Does avaudioplayer save data to persistent storage?

Hi All,


I've got a strange situation where I've got an app that downloads and plays audio from the Internet sequentially (CB, in the app store), and while this hasn't been an issue historically, I've noticed that under iOS 10, the app's local storage space usage seems to grow by the amount of audio data that's playing.


The current in-store version is a little long in the tooth, and was built in Obj-C, so I figured I'd have some fun and rebuild it from the ground up in Swift. In both cases, I download the data into an in-memory object (NSData in the old one, Data in the new one), read it into the player object, play, then ice (set to nil) the the stored data object.


Nowhere do I save to disk. I'm perplexed; is there some default behavior that could cause AVAudioPlayer data--or even just downloaded data stuck into a Data object--is saved to persistent storage unless specifically being told not to?


Thanks!

Replies

If you're using one of the initWithData methods to initialize your AVAudioPlayer object. This data object is retained by AVAudioPlayer until the player itself is released. You can use the data property on your player instance to get a reference back to the object that is being retained by the player.

Makes sense; but is there a reason it should be getting saved to persistent storage? I'm literally not saving anything to a persistent file.

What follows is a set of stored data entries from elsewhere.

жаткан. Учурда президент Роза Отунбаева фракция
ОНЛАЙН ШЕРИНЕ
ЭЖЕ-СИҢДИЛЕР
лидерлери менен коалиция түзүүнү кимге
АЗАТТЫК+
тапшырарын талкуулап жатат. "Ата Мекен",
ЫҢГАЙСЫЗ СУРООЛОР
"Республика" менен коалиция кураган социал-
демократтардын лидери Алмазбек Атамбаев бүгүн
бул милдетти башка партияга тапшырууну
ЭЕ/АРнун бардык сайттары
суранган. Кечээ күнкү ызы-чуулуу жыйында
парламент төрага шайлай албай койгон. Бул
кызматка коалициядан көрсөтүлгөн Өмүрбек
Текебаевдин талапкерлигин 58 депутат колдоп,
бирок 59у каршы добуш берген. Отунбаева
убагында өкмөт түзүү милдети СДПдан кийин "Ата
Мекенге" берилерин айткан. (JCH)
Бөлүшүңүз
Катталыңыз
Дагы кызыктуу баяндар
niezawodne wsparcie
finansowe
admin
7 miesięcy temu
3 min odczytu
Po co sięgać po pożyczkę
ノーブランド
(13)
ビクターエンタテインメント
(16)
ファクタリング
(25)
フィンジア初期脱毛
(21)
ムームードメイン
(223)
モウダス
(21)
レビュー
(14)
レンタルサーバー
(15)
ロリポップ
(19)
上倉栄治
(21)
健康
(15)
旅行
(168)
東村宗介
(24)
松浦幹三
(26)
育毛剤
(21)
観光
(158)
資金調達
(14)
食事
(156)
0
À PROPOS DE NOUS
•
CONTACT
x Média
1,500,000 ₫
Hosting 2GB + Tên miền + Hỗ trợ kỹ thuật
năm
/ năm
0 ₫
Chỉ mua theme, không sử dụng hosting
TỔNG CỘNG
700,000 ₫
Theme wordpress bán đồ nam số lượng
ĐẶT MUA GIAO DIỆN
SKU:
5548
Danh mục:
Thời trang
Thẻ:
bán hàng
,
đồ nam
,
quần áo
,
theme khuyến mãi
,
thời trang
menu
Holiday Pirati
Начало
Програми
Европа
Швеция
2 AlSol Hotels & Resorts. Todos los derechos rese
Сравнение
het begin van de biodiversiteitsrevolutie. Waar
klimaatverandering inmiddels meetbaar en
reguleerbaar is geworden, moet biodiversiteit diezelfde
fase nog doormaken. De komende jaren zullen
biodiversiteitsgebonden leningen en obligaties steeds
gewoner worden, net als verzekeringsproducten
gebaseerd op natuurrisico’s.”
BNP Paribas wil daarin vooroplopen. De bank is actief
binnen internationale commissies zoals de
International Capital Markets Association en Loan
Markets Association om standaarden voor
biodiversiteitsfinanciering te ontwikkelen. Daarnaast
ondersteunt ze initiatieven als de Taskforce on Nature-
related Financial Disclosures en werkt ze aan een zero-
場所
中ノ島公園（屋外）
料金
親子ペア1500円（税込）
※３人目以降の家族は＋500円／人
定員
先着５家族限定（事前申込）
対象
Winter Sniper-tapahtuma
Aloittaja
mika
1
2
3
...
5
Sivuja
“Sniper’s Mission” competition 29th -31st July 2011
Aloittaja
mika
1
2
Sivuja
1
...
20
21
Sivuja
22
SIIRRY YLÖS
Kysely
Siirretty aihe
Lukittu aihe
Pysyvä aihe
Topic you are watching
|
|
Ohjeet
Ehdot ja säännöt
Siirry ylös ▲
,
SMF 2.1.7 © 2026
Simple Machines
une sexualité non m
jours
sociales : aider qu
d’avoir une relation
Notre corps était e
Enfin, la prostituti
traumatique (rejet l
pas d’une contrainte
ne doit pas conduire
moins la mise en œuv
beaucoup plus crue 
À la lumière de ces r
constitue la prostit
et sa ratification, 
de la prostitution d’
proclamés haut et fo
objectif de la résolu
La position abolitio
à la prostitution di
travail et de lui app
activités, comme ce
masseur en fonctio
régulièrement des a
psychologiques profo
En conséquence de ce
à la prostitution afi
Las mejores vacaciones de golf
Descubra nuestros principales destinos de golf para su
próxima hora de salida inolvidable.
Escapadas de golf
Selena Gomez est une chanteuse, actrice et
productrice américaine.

AVAudioPlayer wraps AudioQueue and the implementation is using AudioFile to "open" the data object with AudioFileOpenWithCallbacks (by nature this object is then not seekable and read only) as a file in memory. Reading is done with AudioFileReadPacketData and inUseCache is false. I don't see anywhere that this data would again be written to disk. Maybe there's a retain issue (which should be traceable) or something with the NSData implementation which I'm not familiar with?


So, if you have a data object and pass it to the player, then both objects are disposed, there should be nothing left. Should be a fairly easy test case to put together.